Passant de la lettre aux mots, Jaffeux poursuit sa quête de ce que ces derniers ouvrent face au silence énigmatique. Car si l’écriture ou la parole semble mettre fin au silence, cet ébruitement — qu’il s’affranchisse ou non de la rhétorique, qu’il cherche à stimuler et nourrir l’imaginaire — ne donne pas forcément un sens sûr et stable quels que soient les voies, voix ou supports.
Scripturographie, écriture informatique, oralité rien n’étaie la moindre incorruptibilité du discours. Certes, chaque médium tente de naviguer sur le flux des consciences — mais l’inconscient demeure insondable.

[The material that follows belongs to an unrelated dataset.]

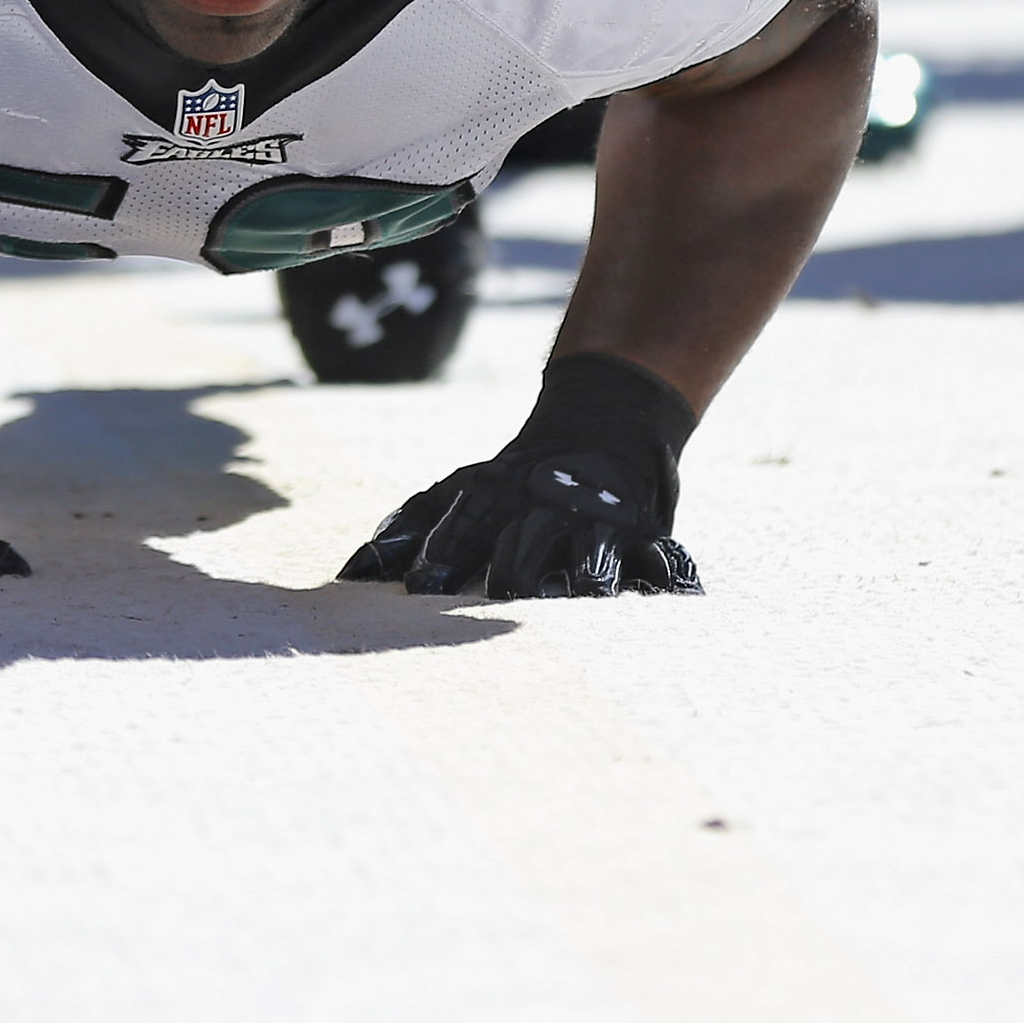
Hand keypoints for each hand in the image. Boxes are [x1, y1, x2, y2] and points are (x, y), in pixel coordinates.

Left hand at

Pour autant Jaffeux, dans les “3 735 542 octets de son texte, signale les limites de l’écriture ordinaire sans pallier à ses insuffisances”. Toute écriture (musicale, filmique comprises) reste un traitement plus ou moins palliatif à ce qui ne peut se dire, s’écrire, s’imager, se chanter, etc..

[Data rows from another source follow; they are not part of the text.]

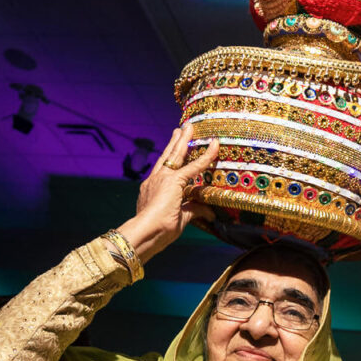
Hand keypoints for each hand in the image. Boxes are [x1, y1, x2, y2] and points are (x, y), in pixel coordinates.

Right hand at [120, 123, 217, 259]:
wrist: (147, 233)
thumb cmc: (158, 232)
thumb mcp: (178, 218)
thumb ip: (192, 210)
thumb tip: (207, 210)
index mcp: (151, 189)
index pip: (162, 170)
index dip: (168, 159)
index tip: (172, 148)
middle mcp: (155, 180)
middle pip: (167, 156)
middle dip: (174, 142)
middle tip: (180, 129)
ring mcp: (163, 179)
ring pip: (176, 155)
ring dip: (184, 140)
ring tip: (189, 127)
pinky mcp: (174, 181)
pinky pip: (194, 166)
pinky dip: (206, 156)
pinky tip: (213, 145)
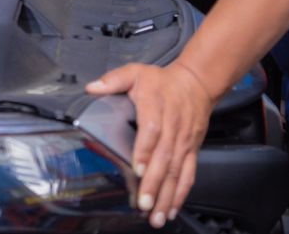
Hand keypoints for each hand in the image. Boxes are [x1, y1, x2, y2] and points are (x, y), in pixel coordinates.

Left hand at [87, 60, 214, 228]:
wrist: (196, 83)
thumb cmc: (162, 81)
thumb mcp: (136, 72)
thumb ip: (114, 80)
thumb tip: (92, 87)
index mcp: (156, 106)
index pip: (152, 130)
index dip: (145, 150)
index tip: (137, 169)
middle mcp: (173, 127)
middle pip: (164, 157)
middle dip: (154, 183)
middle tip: (144, 204)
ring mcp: (184, 142)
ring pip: (177, 171)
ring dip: (167, 195)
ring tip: (157, 215)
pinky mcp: (192, 151)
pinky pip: (188, 174)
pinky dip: (180, 193)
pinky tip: (171, 209)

L’auteur continue néanmoins de sortir les langages de leurs cadres, logiques, montages. Il sait qu’aucune méthode — artisanale ou industrielle — ne peut créer des déplacements impromptus.
Toutefois, il souligne combien la destruction du discours ne pourrait être possible que par un souffle inventif. Jaffeux en a proposé dans d’autres livres des propulsions. Ici, il présente les heurts et limites d’une “culbute” qui découvre au mieux “la matière brute d’une langue spiritualisée”. Si bien que tout langage “tourne autour d’un alphabet vide qui ne change pas”.
Néanmoins, tout reste encore “à suivre” et la quête de Jaffeux se poursuit. Elle a de beaux jours devant elle même si la lettre et l’être resteront sans doute inconciliables sinon avec la “jouissance de l’idiot” dont parle Lacan.
Mais n’est-ce pas ce qui justifie tout langage ?
jean-paul gavard-perret
Philippe Jaffeux, Mots, Lanskine, Paris, 2019, 176 p. — 20,00 €.
« Il sait qu’aucune méthode — artisanale ou industrielle — ne peut créer des déplacements impromptus. »
Oui! Poursuivre au pied de la lettre ou pas.